Debunking the "conventional wisdom" of data modelling, normalization, etc.

Data Modelling

What’s in a Name? Assume: Nothing!

2NF, 4NF, Data Definition, FK, PK

My previous post started with the 3NF tuple {Emp#, EmpName, Salary}, and transformed it to the 4NF tuples {Emp#, EmpName} and {Emp#, Salary} to remove the multi-valued dependency. It then noted how an AsOfDate is easily added to the latter to capture salary history even if that wasn’t part of the original requirements. Or perhaps if that requirement had been missed.

But what if the AsOfDate had been part of the original tuple?:

{Emp#, EmpName, Salary, AsOfDate}

There are no repeating elements, so it is in 1NF. But there does appear to be a 2NF issue: EmpName is (presumably) a function of {Emp#} alone, while Salary is a function of the {Emp#, AsOfDate} tuple. This is resolved by decomposing to the tuples

{Emp#, EmpName}
{Emp#, AsOfDate, Salary}

The result may look the same as the 4NF result + AsOfDate added retroactively, but it’s important to understand the profound differences in what is happening in each case. A reasonable definition of Salary in that previous, 4NF example:

Salary
The current base annual salary of the associated employee used as the starting point for calculating the employee’s compensation at each pay cycle.

is very different to that in our 2NF example in this posting:

Salary
The base annual salary of the associated employee as of the indicated AsOfDate, and applicable until the AsOfDate in date sequence of another entry for the same employee. If no such entry exists, then the record contains the current base annual salary for the employee.
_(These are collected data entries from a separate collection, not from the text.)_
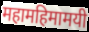
महामहिमामयी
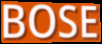
BOSE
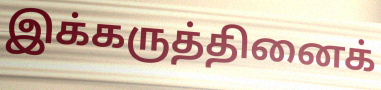
இக்கருத்தினைக்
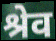
श्रेव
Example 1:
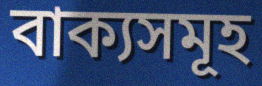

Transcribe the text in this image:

বাক্যসমূহ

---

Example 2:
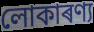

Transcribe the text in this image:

লোকাৰণ্য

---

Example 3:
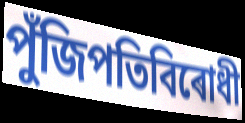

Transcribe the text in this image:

পুঁজিপতিবিৰোধী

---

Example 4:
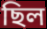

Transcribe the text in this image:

ছিল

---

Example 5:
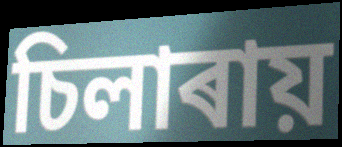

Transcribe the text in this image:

চিলাৰায়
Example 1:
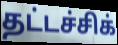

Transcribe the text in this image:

தட்டச்சிக்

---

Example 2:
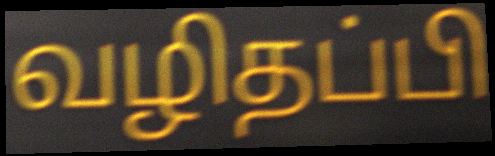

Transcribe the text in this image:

வழிதப்பி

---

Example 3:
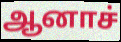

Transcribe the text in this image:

ஆனாச்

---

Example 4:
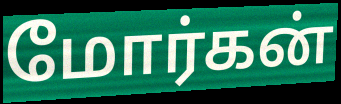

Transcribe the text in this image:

மோர்கன்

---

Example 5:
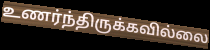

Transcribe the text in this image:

உணர்ந்திருக்கவில்லை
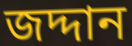
জদ্দান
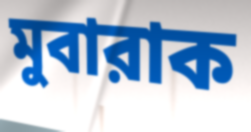
মুবারাক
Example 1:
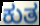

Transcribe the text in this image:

ಕುತ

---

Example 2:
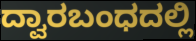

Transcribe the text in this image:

ದ್ವಾರಬಂಧದಲ್ಲಿ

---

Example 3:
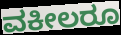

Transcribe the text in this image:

ವಕೀಲರೂ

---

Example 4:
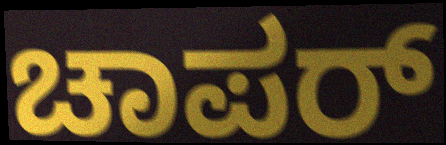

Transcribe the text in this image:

ಚಾಪರ್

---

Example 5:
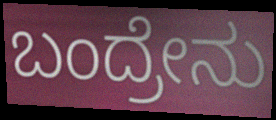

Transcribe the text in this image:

ಬಂದ್ರೇನು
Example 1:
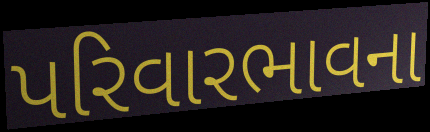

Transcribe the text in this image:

પરિવારભાવના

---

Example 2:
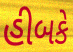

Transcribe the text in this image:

હીબકે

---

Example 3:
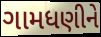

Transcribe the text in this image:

ગામધણીને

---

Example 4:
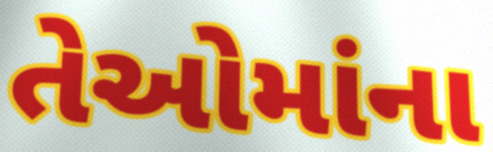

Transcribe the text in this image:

તેઓમાંના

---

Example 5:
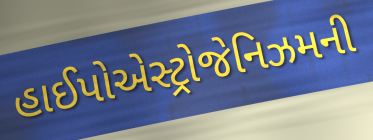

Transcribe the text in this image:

હાઈપોએસ્ટ્રોજેનિઝમની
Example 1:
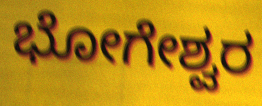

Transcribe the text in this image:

ಭೋಗೇಶ್ವರ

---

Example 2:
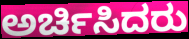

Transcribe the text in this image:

Normalization is based on mathematical principles. Different definitions means different terms despite having the same name. A mathematician would not confuse i as the subscript on a ∑ summation with an i representing √-1 just because they look the same. Different definitions, then, lead to different results (i.e., 2NF versus 4NF violations).

On the other hand, if our definitions included:

AsOfDate
The date upon which the associated EmpName and Salary settings take effect for the associated employee (indicated by Emp#). These values remain in effect until a later-dated entry for the same employee, based on date sequence. If no such entry exists, then the record contains the current settings for the employee.
EmpName
The preferred name of the associated employee (indicated by Emp#) as of the indicated AsOfDate. Amongst the reasons a person’s name may change are following a marriage, or by deed poll.
Salary
The base annual salary of the associated employee (indicated by Emp#) as of the indicated AsOfDate used as the starting point for calculating the employee’s compensation at each pay cycle. Amongst the reasons a person’s salary may change are following an annual performance review, or as part of a promotion.

then EmpName and Salary are both dependent on the {Emp#, AsOfDate} tuple, and {Emp#, EmpName, Salary, AsOfDate} is indeed in 2NF - and probably 3NF - after all. However, the descriptions of EmpName and Salary still make it clear that each changes for different reasons, giving us a multi-valued dependency and 4NF violation. The 4NF decomposition now duplicates AsOfDate along with Emp#:

{Emp#, AsOfDate, EmpName}
{Emp#, AsOfDate, Salary}

The literature on normalization is generally silent on the matter of defining data. It is important to note that each time we apply a normalization transform, we also need to adjust data definitions accordingly. Whereas the {Emp#, AsOfDate} previously qualified {EmpName, Salary} as a tuple, now different variants of {Emp#, AsOfDate} identifies each of EmpName and Salary independently. For example, consider the revised definition of each Emp#:

Emp#'EmpName
Identifies the employee who is known by the associated EmpName as of the indicated AsOfDate
Emp#'Salary
Identifies the employee who is paid on the basis of the indicated Salary as an annual base rate as of the indicated AsOfDate

Typically both Emp#s are implemented as foreign keys (FKs). One criticism sometimes leveled at normalization is that FKs represent data redundancy. As we can see, the definition of each FK is different, and the corresponding Primary Key (PK) definition would be different as well. Different definitions mean each, in turn, is a different piece of data. Therefore there is no redundancy. The various Emp#s are just drawn from the same domain, which facilitates the use of a relational join to assemble the pieces into a result set.